Collected data:
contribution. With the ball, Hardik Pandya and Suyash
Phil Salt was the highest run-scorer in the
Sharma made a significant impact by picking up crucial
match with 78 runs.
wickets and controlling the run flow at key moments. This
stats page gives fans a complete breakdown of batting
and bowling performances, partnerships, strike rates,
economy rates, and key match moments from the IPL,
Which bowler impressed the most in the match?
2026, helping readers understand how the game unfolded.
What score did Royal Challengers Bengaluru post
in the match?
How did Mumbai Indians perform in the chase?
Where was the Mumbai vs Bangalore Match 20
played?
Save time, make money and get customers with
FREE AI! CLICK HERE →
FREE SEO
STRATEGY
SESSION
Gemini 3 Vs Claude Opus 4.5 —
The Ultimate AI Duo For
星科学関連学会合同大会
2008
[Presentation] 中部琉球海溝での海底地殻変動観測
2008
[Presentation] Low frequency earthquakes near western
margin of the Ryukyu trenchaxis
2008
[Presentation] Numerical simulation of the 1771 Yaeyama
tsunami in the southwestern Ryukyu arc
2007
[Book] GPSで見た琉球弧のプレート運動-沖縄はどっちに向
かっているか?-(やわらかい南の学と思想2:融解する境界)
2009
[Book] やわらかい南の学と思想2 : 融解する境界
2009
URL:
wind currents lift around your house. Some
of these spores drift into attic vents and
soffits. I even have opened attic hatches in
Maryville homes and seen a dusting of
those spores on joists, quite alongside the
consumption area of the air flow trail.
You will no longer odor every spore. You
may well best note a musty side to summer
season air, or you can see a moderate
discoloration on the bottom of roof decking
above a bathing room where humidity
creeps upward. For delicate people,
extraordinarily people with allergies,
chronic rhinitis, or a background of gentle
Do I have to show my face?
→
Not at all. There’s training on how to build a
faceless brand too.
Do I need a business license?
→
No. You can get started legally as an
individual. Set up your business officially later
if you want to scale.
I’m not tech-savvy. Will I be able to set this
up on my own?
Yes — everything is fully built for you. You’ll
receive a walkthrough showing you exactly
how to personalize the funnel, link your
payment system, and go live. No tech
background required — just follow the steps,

ABOUT THIS TASK. Please list every line of the records that contains "people".

WRITTEN RESPONSE.
creeps upward. For delicate people,
extraordinarily people with allergies,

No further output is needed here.